# Whites tree frog noise.



## OliWilding (May 30, 2008)

I was looking in to getting a wtf and was wondering how noisey they are at night like if they call at night. Ive been looking at countless caresheets but havent seen anything on this. My fbts are quite noisey so i dont mind too much, i was just wondering. 

Thanks, oli.


----------



## Marinam2 (Sep 4, 2007)

There are a few samples of the noise they make on the internet if you can find them, i didnt have too much trouble. However, only the males call and generally they don't call off their own back at night they tend to react to a noise like a hoover or sterio song.

Marina


----------



## jennlovesfrogs (Jan 22, 2009)

I have 3 whites, 2 males and 1 female, as above they only tend to call if they hear the hoover or the washing machine etc. and yes they are quite loud, but indearing too. I keep mine downstairs in my dining room, so I don't hear them at all when i'm in my bedroom.


----------



## OliWilding (May 30, 2008)

So if my bedroom was completely silent, they wouldnt call?


----------



## jennlovesfrogs (Jan 22, 2009)

they do still call, particularly if you have more than one male. and it is breeding season! but they don't do it all night non-stop, but then again I wouldn't actually no this as mine are in a different room to where I sleep.


----------



## TAZTAV (Jan 29, 2009)

I have i think it's 3 males and one female and they aint that bad really, they are quite loud in full croak :mf_dribble: but it only lasts a min or so not long and not all night every night :2thumb:


----------



## Marinam2 (Sep 4, 2007)

I at one time had 4 males and 2 females and they all lived next door to my bedroom and together. They used to make most of their noise whilst i was up and i never heard them once i was asleep. It used to occur mainly between 8-10pm light on or off.

There was the occasional calling in the middle of the night but it generally only lasted 5-10mins then they would stop.

Marina


----------



## OliWilding (May 30, 2008)

What if i just got a female? 
Are they best kept with others though?


----------



## jennlovesfrogs (Jan 22, 2009)

they would be happier in small groups. basically a trio is good 2 males to 1 female. depends on how big your set up is. mine is an exo terra 60cm tall by 45 wide and 45 deep. this houses my 3 happily.


----------



## Marinam2 (Sep 4, 2007)

OliWilding said:


> What if i just got a female?
> Are they best kept with others though?


I now keep a single female it does them no harm what so ever, however they are only really sexable by their calls so best buy from a private breeder an older frog as babies are impossible to sex.

Marina


----------

Written task A.
List every username that posts in the frog noise thread.
Written task B.
Extract the passage of the frog noise thread from "I now keep a" up to and including "impossible to sex.".

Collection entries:
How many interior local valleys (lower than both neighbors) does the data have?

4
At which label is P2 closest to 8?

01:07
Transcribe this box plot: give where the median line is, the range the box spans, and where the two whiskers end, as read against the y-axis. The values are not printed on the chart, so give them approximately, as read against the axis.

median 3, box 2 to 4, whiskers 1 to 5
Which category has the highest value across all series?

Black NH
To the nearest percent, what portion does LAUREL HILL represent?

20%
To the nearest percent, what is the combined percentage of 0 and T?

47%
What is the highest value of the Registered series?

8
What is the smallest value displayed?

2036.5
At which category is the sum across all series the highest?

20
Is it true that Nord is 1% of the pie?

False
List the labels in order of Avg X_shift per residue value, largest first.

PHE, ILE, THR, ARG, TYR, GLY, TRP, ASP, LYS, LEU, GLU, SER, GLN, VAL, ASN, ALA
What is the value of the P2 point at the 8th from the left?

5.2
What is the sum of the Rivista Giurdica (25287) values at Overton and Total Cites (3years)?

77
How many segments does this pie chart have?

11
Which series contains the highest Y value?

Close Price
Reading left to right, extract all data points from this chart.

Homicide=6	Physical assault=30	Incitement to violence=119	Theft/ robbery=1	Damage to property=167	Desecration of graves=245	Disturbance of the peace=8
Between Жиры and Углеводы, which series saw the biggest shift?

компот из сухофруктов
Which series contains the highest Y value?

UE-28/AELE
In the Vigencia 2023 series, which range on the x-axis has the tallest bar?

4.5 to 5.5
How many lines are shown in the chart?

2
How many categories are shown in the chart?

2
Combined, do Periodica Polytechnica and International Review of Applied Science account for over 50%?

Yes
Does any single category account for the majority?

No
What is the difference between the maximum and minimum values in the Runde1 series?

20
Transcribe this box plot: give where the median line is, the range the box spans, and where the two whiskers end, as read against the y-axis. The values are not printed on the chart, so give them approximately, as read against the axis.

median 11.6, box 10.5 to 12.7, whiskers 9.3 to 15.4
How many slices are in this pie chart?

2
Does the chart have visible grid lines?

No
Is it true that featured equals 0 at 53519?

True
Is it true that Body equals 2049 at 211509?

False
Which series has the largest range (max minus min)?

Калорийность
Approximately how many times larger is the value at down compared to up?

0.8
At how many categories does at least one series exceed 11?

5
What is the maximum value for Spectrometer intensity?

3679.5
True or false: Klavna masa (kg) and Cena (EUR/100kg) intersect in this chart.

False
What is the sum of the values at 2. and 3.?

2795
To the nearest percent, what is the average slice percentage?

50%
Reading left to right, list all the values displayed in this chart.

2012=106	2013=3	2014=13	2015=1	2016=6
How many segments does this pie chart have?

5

Expected output A.
OliWilding, Marinam2, jennlovesfrogs, TAZTAV

Expected output B.
I now keep a single female it does them no harm what so ever, however they are only really sexable by their calls so best buy from a private breeder an older frog as babies are impossible to sex.